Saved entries

'''

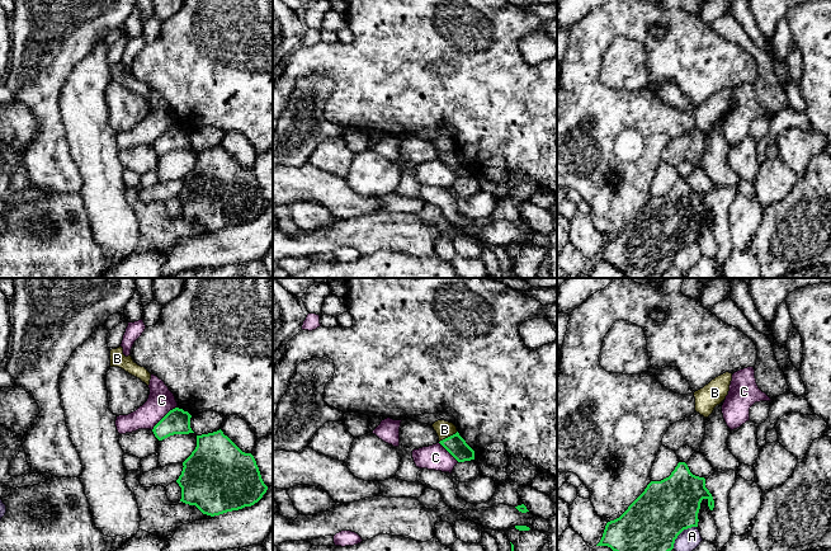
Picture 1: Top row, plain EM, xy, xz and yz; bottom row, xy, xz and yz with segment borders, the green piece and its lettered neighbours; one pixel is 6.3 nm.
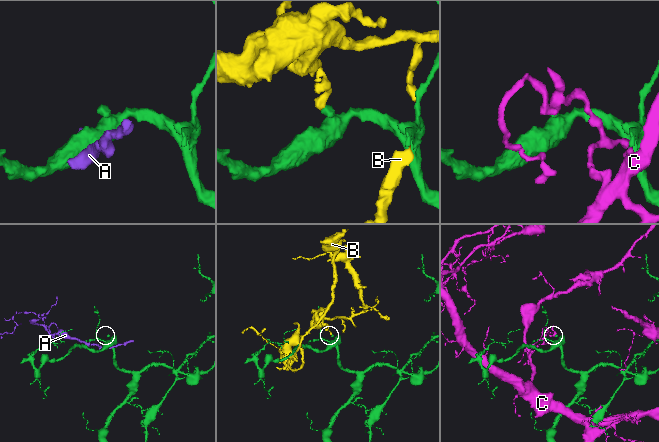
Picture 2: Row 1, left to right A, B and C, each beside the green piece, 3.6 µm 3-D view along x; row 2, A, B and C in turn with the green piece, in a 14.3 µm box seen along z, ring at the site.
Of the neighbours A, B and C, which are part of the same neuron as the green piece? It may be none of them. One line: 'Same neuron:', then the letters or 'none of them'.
Same neuron: none of them

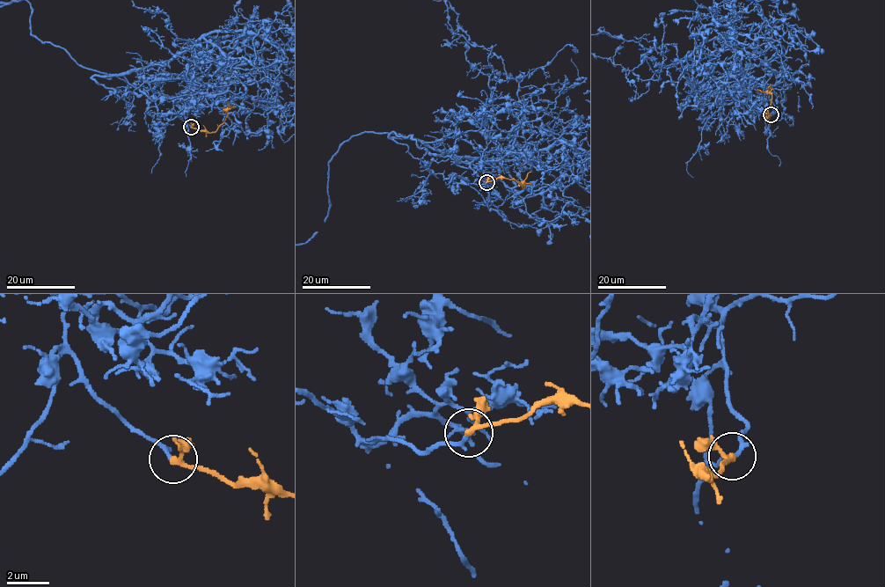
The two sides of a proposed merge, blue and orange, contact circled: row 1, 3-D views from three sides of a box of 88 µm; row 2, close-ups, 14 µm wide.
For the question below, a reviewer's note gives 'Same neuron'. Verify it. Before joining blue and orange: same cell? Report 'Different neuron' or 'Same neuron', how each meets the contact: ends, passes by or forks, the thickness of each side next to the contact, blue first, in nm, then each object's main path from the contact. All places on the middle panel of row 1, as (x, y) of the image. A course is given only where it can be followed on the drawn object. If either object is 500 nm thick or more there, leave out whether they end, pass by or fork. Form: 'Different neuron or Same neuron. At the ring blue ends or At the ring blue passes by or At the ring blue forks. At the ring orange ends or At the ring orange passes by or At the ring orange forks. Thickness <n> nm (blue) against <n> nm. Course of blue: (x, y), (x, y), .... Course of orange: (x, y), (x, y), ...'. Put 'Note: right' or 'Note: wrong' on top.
Note: right
Same neuron. At the ring blue ends. At the ring orange passes by. Thickness 190 nm (blue) against 200 nm. Course of blue: (486, 182), (433, 173), (393, 139), (404, 136), (361, 133), (329, 164), (328, 216), (307, 240). Course of orange: (486, 182), (499, 178), (516, 180), (522, 186), (531, 172)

'''

▶ Task to complete: Print all records verbatim, excluding pictures.

▶ Response to the task:
Picture 1: Top row, plain EM, xy, xz and yz; bottom row, xy, xz and yz with segment borders, the green piece and its lettered neighbours; one pixel is 6.3 nm.
Picture 2: Row 1, left to right A, B and C, each beside the green piece, 3.6 µm 3-D view along x; row 2, A, B and C in turn with the green piece, in a 14.3 µm box seen along z, ring at the site.
Of the neighbours A, B and C, which are part of the same neuron as the green piece? It may be none of them. One line: 'Same neuron:', then the letters or 'none of them'.
Same neuron: none of them

The two sides of a proposed merge, blue and orange, contact circled: row 1, 3-D views from three sides of a box of 88 µm; row 2, close-ups, 14 µm wide.
For the question below, a reviewer's note gives 'Same neuron'. Verify it. Before joining blue and orange: same cell? Report 'Different neuron' or 'Same neuron', how each meets the contact: ends, passes by or forks, the thickness of each side next to the contact, blue first, in nm, then each object's main path from the contact. All places on the middle panel of row 1, as (x, y) of the image. A course is given only where it can be followed on the drawn object. If either object is 500 nm thick or more there, leave out whether they end, pass by or fork. Form: 'Different neuron or Same neuron. At the ring blue ends or At the ring blue passes by or At the ring blue forks. At the ring orange ends or At the ring orange passes by or At the ring orange forks. Thickness <n> nm (blue) against <n> nm. Course of blue: (x, y), (x, y), .... Course of orange: (x, y), (x, y), ...'. Put 'Note: right' or 'Note: wrong' on top.
Note: right
Same neuron. At the ring blue ends. At the ring orange passes by. Thickness 190 nm (blue) against 200 nm. Course of blue: (486, 182), (433, 173), (393, 139), (404, 136), (361, 133), (329, 164), (328, 216), (307, 240). Course of orange: (486, 182), (499, 178), (516, 180), (522, 186), (531, 172)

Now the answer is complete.